Est de la RDC: après les sanctions de Washington envers l’armée rwandaise, quel impact ?

Le mouvement assume un renforcement de ses effectifs : de nouveaux combattants ont été présentés lundi par l’AFC/M23, comme des forces spéciales mobiles de l’Armée révolutionnaire congolaise, la branche armée du mouvement. Selon l’AFC/M23, ils seraient au moins 1 500. Un chiffre que RFI n’a pas pu confirmer auprès de sources indépendantes. D’après le mouvement rebelle, ces recrues viennent d’achever leur formation au camp militaire de Rumangabo, près de Goma.
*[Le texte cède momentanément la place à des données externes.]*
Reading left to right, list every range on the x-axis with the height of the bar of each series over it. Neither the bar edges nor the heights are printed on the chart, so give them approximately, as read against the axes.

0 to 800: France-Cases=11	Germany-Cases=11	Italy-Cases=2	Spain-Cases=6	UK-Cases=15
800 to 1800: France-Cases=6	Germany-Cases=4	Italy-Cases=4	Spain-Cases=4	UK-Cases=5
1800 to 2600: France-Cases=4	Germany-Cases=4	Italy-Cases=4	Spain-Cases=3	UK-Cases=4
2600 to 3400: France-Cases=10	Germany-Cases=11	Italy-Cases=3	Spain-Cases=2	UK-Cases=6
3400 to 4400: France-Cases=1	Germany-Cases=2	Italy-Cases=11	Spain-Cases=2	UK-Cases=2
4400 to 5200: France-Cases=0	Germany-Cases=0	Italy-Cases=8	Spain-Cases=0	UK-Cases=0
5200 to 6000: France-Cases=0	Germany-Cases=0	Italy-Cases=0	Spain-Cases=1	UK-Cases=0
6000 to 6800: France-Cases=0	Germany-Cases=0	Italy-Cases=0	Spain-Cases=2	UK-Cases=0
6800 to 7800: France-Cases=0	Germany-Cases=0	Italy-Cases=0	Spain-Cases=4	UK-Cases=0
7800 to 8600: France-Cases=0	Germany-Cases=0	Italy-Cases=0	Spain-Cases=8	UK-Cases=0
Sur la vidéo diffusée par le mouvement, la cérémonie est présidée par Sultani Makenga, déjà sanctionné par l’Union européenne et l’ONU.
Ces recrues, parmi lesquelles figurent d’anciens militaires des FARDC, doivent rejoindre immédiatement différentes lignes de front, a-t-il affirmé.
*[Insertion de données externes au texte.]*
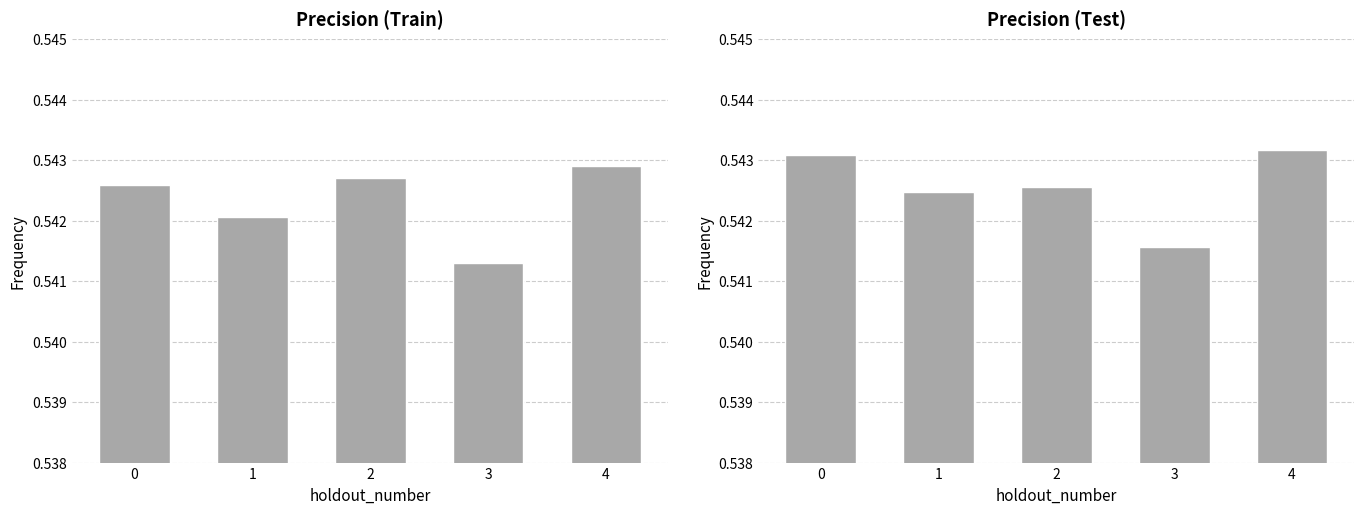

List the labels in order of value, smallest first.

3, 1, 2, 0, 4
Sultani Makenga a également réaffirmé l’intention de son mouvement de poursuivre la guerre.
Il y a une semaine déjà, d’autres recrutements avaient été organisés publiquement. Par exemple, le gouverneur installé par la rébellion a effectué une tournée pour encourager les communautés à pousser leurs jeunes, âgés de 18 ans et plus, à rejoindre l’AFC/M23.
Depuis plusieurs semaines, on observe ainsi un renforcement en hommes. Il y a un mois déjà, le mouvement avait présenté, selon ses propres chiffres, plus de 7 000 recrues ayant terminé leur formation à Tshanzu, dans le territoire de Rutshuru. À cela s’ajoutent deux revendications, en l’espace d’un mois, de frappes de drones visant l’aéroport de Kisangani.
Des actions qui tendent, selon certains experts, à relativiser, de la part de l’AFC/M23, l’apport de Kigali, malgré de nombreux rapports de l’ONU et des États-Unis. L’objectif serait de montrer que l’AFC/M23 se considère comme un mouvement capable de mener seul les combats : au sol avec ses recrues, et dans les airs avec des drones.
Reste désormais à voir quelle sera la position des États-Unis, principaux médiateurs, face à cette posture affichée par l’AFC/M23.